● Exercise requirements:
• a. Write out the part of the Letter of Findings on Indiana gross retail tax that starts with "Authority: IC § 6-2.5-9-8;" and goes on through "Statutory Authority – Gross Retail Tax.".
• b. Answer these questions from the Letter of Findings on Indiana gross retail tax:
(i) Which years does it cover?
(ii) Under which section of the Indiana Code must it be published in the Indiana Register?
(iii) What does the taxpayer manufacture?
• c. Continue the Letter of Findings on Indiana gross retail tax from where it stops.

● Document section:
-IR- Database Guide
-IR- Database: Indiana Register

DEPARTMENT OF STATE REVENUE
04-20110287.LOF

Letter of Findings: 04-20110287
Gross Retail Tax
For the Years 2008, 2009, and 2010


NOTICE: Under IC § 4-22-7-7, this document is required to be published in the Indiana Register and is effective on its date of publication. It shall remain in effect until the date it is superseded or deleted by the publication of a new document in the Indiana Register. The publication of the document will provide the general public with information about the Department's official position concerning a specific issue.
ISSUES
I. Subpoena Authority – Gross Retail Tax.
Authority: IC § 6-2.5-9-8; IC § 6-8.1-3-12; IC § 6-8.1-5-1(b); IC § 6-8.1-5-4.
Taxpayer argues that the assessment of sales/use tax is defective because the Department failed to obtain a subpoena requiring Taxpayer to produce its financial books and records.
II. Reasonable Cause – Gross Retail Tax.
Authority: IC § 6-2.5-1-2; IC § 6-2.5-2-1(a); IC § 6-2.5-2-1(b); IC § 6-2.5-3-1(a); IC § 6-2.5-3-2(a); IC § 6-2.5-4-1(b), (c); IC § 6-8.1-5-1(b); IC § 6-8.1-5-1(c); Rhoade v. Ind. Dep't of State Revenue, 774 N.E.2d 1044 (Ind. Tax Ct. 2002); USAir, Inc. v. Ind. Dep't of State Revenue, 623 N.E.2d 466 (Ind. Tax. Ct. 1993).
Taxpayer maintains that the assessment of sales/use tax is flawed because the Department did not have the requisite "reasonable belief" that the Taxpayer ever owed additional tax.
III. Statutory Authority – Gross Retail Tax.
Authority: IC § 6-2.5-1-2; IC § 6-2.5-2-1(a); IC § 6-2.5-3-2(a); IC § 6-2.5-4-1(b), (c); IC § 6-8.1-5-1(c).
Taxpayer states that the assessment of sales/use tax is erroneous because the Department assessed "use" tax on the March 2011 audit "summary" report but issued notices of "Proposed Assessment" which purportedly mislabeled the assessment as "sales" tax.
IV. Calculation Error – Gross Retail Tax.
Authority: IC § 6-8.1-5-1(b); 45 IAC 2.2-5-8(j).
Taxpayer argues that the Department's audit "summary" contains calculation errors and errors in interpreting the information contained on Taxpayer's federal tax returns.
STATEMENT OF FACTS
Taxpayer is an Indiana business which manufactures heating and air conditioning equipment for industrial and warehouse facilities. The Indiana Department of Revenue (Department) selected Taxpayer for a sales and use tax audit. Taxpayer and the Department's efforts to schedule an appointment to review Taxpayer's records were unsuccessful. As a result, an "audit [was] performed based on the best information available."
Taxpayer disagreed with the proposed assessment of additional sales/use tax and submitted a protest to that effect. An administrative hearing was conducted during which Taxpayer's representative explained the basis for the protest. This Letter of Findings results.
I. Subpoena Authority – Gross Retail Tax.

● Data extracts:
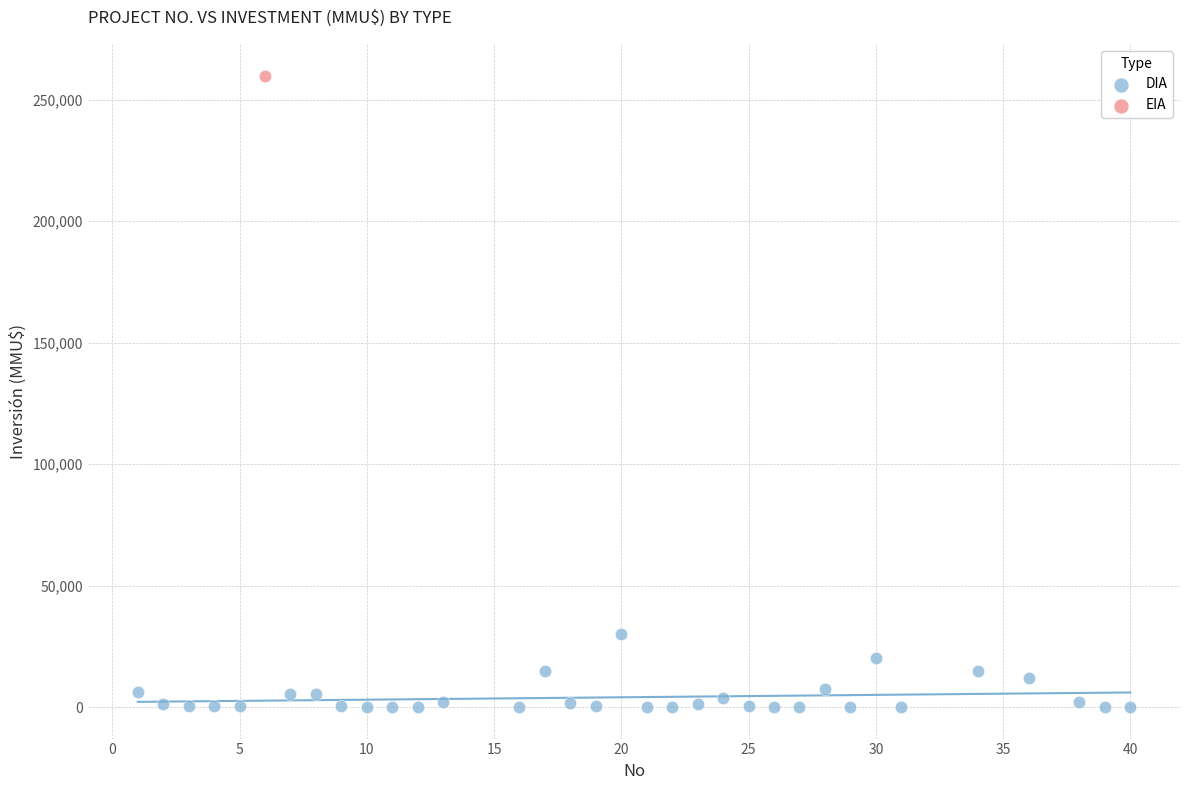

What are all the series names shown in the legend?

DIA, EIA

...

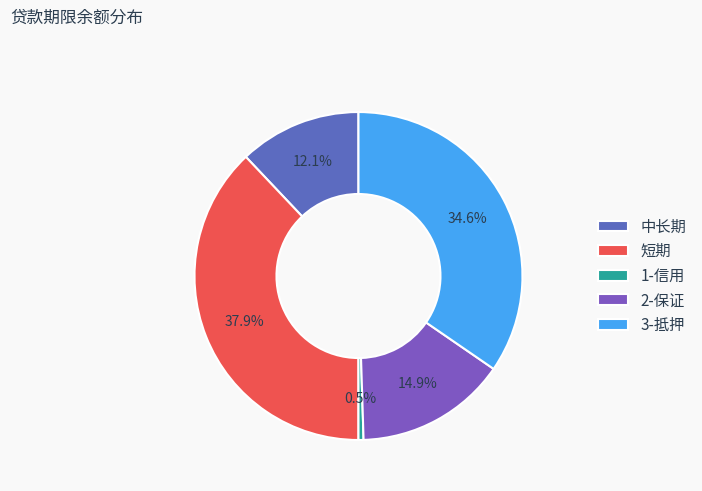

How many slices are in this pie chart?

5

● Per-task answers:
• a.
Authority: IC § 6-2.5-9-8; IC § 6-8.1-3-12; IC § 6-8.1-5-1(b); IC § 6-8.1-5-4.
Taxpayer argues that the assessment of sales/use tax is defective because the Department failed to obtain a subpoena requiring Taxpayer to produce its financial books and records.
II. Reasonable Cause – Gross Retail Tax.
Authority: IC § 6-2.5-1-2; IC § 6-2.5-2-1(a); IC § 6-2.5-2-1(b); IC § 6-2.5-3-1(a); IC § 6-2.5-3-2(a); IC § 6-2.5-4-1(b), (c); IC § 6-8.1-5-1(b); IC § 6-8.1-5-1(c); Rhoade v. Ind. Dep't of State Revenue, 774 N.E.2d 1044 (Ind. Tax Ct. 2002); USAir, Inc. v. Ind. Dep't of State Revenue, 623 N.E.2d 466 (Ind. Tax. Ct. 1993).
Taxpayer maintains that the assessment of sales/use tax is flawed because the Department did not have the requisite "reasonable belief" that the Taxpayer ever owed additional tax.
III. Statutory Authority – Gross Retail Tax.

• b.
(i) 2008, 2009, and 2010.
(ii) IC § 4-22-7-7.
(iii) Heating and air conditioning equipment for industrial and warehouse facilities.

• c.
DISCUSSION
Taxpayer maintains that the Department failed to follow the procedures necessary for initiating an audit. Specifically, Taxpayer maintains that the Department was required to issue a subpoena for Taxpayer's records and, if necessary, to petition a local court if competition jurisdiction for an order requiring Taxpayer to produce those records. Since the Department failed to obtain either a subpoena or court order, Taxpayer believes that the assessment should be abated.
In order to understand Taxpayer's objections, it is useful to set out a "time-line" of the steps taken by the Department's auditor and the Taxpayer's representative to review Taxpayer's books and records.
• In July 2010, the Department's auditor contacted Taxpayer by regular mail scheduling an audit to begin August 2010.
• In August 2010, the Department's auditor contacted Taxpayer to confirm that the audit was set to commence that month.
• Taxpayer responded by asking for a "Power of Attorney" (POA-1) form and indicating that personal matters prevented Taxpayer from participating in an August 2010 audit. In addition, the Taxpayer indicated that it 'ha[d] questions and concerns" which required a response before proceeding with the audit.
• Taxpayer returned the POA-1 designating a representative to act on its behalf.
• The Department's auditor contacted the Taxpayer's representative to discuss the questions and concerns raised and to reschedule the audit examination. The Taxpayer's representative indicated that he would respond the following day.
• One day later, the Department's auditor called Taxpayer's representative; the Department's auditor was unsuccessful in speaking directly with Taxpayer's representative but sent an email to confirm the attempts to do so.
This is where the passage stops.